Reproduce the lines below word for word, omitting the pictures from your answer.

╭─ EXERCISE MATERIAL

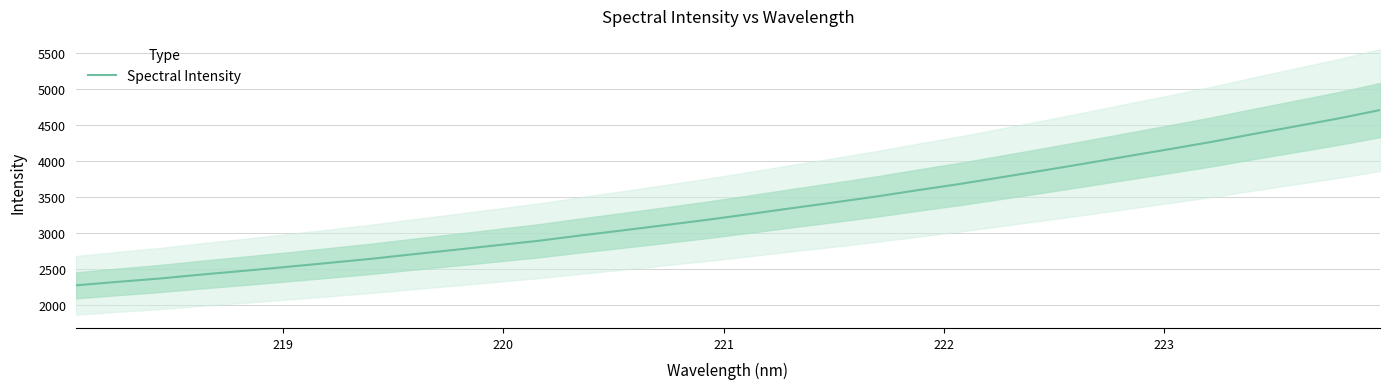

What is the minimum value shown in the chart?

2268.1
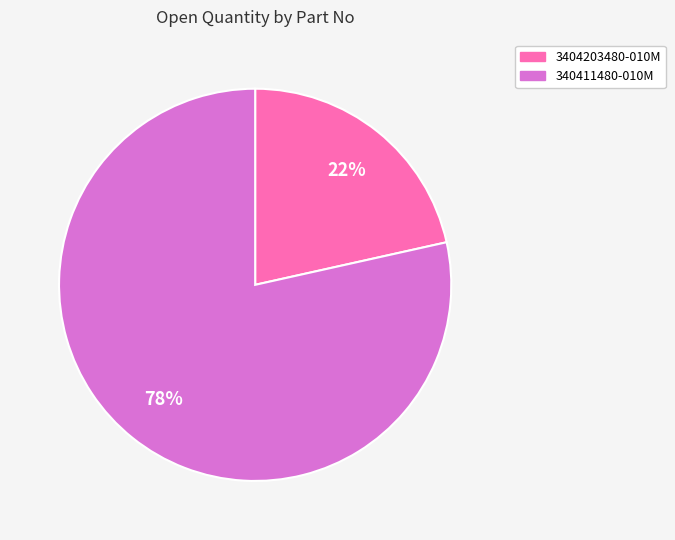

Which category has the smallest portion of the pie?

3404203480-010M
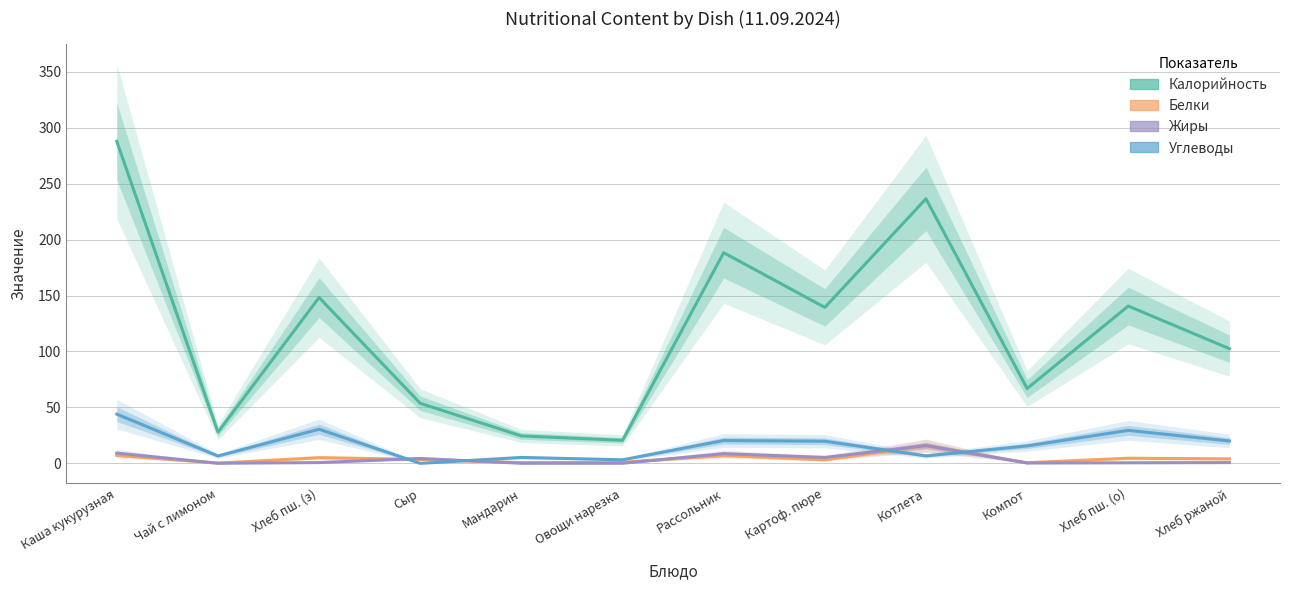

True or false: Калорийность has a value of 27.9 at Чай с лимоном.

True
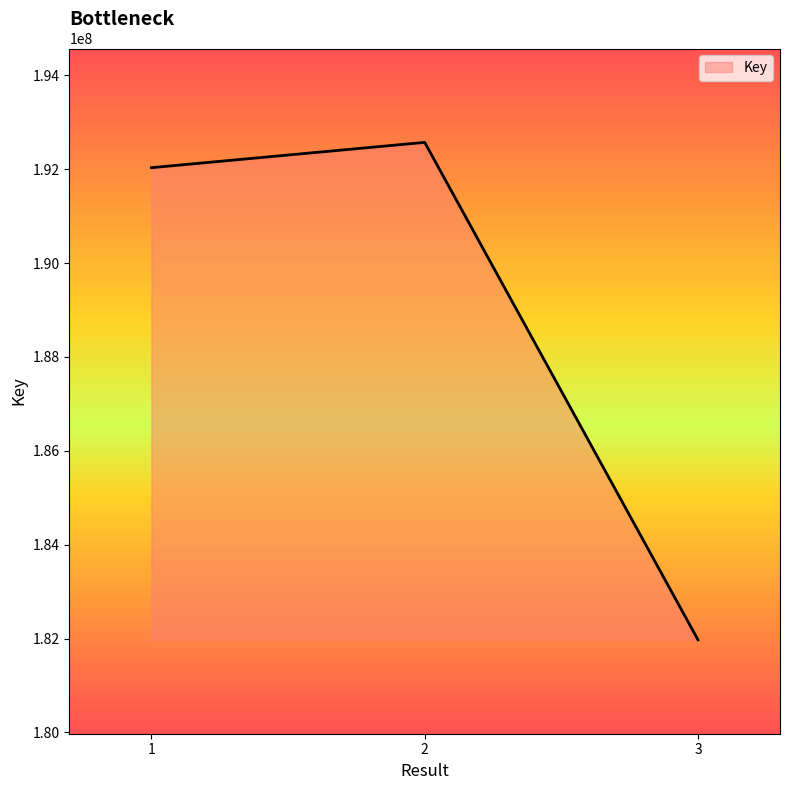

Reading left to right, what are all the values shown in this chart?

192032645	192571858	181972539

╰─

SOLUTION TO THE PROBLEM ->
What is the minimum value shown in the chart?

2268.1

Which category has the smallest portion of the pie?

3404203480-010M

True or false: Калорийность has a value of 27.9 at Чай с лимоном.

True

Reading left to right, what are all the values shown in this chart?

192032645	192571858	181972539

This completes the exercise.